This package is underpinned by a framework of ***uncertain number*** which allows for a closed computation ecosystem whereby trustworthy computations can be conducted in a rigorous manner. <ins>It provides capabilities across the typical uncertainty analysis pipeline, encompassing characterisation, aggregation, propagation, model updating, and applications including reliability analysis and optimisation under uncertainty, especially with a focus on imprecise probabilities.</ins>

> ***Uncertain Number*** refers to a generalised representation that unifies several uncertainty constructs including real numbers, intervals, probability distributions, interval bounds on probability distributions (i.e. [probability boxes](https://en.wikipedia.org/wiki/Probability_box)), and [finite DempsterShafer structures](https://en.wikipedia.org/wiki/Dempster–Shafer_theory).

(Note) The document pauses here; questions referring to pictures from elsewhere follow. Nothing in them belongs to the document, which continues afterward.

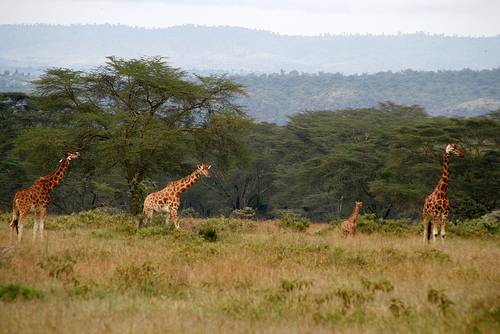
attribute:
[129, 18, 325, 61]
rise — significant 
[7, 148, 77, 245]
giraffe — in profile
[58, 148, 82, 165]
head — turned up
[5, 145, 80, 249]
giraffe — in profile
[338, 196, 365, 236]
giraffe — in distance, turned forward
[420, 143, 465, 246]
giraffe — facing forward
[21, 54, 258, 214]
tree — single, close by, large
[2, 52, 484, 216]
trees — line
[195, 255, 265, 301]
grass — light brown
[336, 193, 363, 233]
giraffe — small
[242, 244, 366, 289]
grass — brown, wavy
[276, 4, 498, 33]
sky — hazy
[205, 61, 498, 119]
mountains — gently curved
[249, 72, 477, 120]
land — sloped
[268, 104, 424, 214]
trees — feathery, green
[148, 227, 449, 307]
grasslands — tall, tan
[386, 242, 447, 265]
plants — green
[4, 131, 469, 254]
giraffes — grouped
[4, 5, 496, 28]
sky — clear, white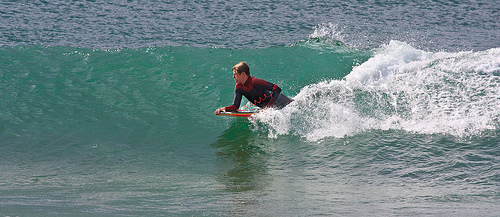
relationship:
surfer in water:
[215, 62, 294, 117] [1, 1, 499, 216]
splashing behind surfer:
[286, 39, 499, 140] [215, 62, 294, 117]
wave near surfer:
[2, 44, 379, 130] [215, 62, 294, 117]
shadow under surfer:
[215, 117, 267, 202] [215, 62, 294, 117]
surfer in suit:
[215, 62, 294, 117] [224, 77, 294, 110]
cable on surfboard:
[242, 91, 274, 111] [217, 108, 267, 116]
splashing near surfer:
[286, 39, 499, 140] [215, 62, 294, 117]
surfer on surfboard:
[215, 62, 294, 117] [217, 108, 267, 116]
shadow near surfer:
[215, 117, 267, 202] [215, 62, 294, 117]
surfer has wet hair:
[215, 62, 294, 117] [233, 62, 251, 77]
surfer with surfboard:
[215, 62, 294, 117] [217, 108, 267, 116]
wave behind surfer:
[2, 44, 379, 130] [215, 62, 294, 117]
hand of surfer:
[215, 106, 228, 116] [215, 62, 294, 117]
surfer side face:
[215, 62, 294, 117] [233, 71, 248, 82]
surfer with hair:
[215, 62, 294, 117] [233, 62, 251, 77]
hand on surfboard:
[215, 106, 228, 116] [217, 108, 267, 116]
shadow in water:
[215, 117, 267, 202] [1, 1, 499, 216]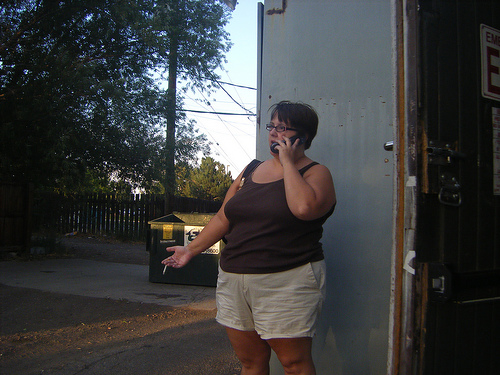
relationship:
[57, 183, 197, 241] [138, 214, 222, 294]
fence behind dumpster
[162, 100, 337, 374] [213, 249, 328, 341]
woman wearing shorts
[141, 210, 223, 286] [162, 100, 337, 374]
dumpster behind woman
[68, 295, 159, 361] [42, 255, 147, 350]
leaves on ground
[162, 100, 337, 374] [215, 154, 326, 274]
woman wearing top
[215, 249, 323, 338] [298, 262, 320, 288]
shorts have a pocket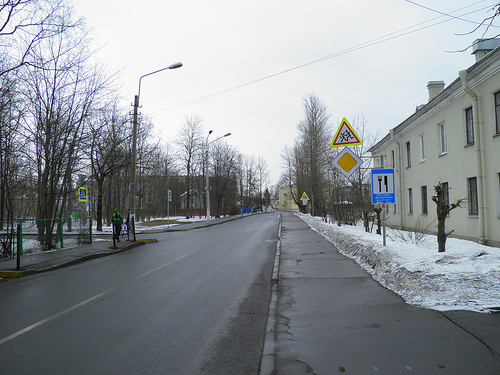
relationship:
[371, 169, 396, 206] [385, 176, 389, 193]
sign has knife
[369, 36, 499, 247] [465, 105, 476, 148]
building has window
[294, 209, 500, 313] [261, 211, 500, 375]
snow on pavement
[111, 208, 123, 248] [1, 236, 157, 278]
person on sidewalk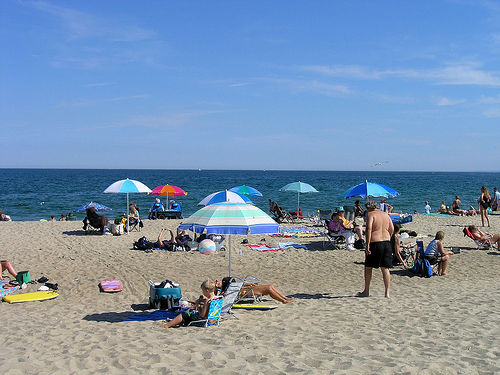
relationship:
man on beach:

It is mostly suitable for managing mixed types of uncertainties.



## Getting started

Explore the [documentation](https://pyuncertainnumber.readthedocs.io/en/latest/index.html) to get started, featuring hands-on [tutorials](https://pyuncertainnumber.readthedocs.io/en/latest/tutorials/index.html) and in-depth [examples](https://pyuncertainnumber.readthedocs.io/en/latest/examples/index.html) that showcase the power of the package.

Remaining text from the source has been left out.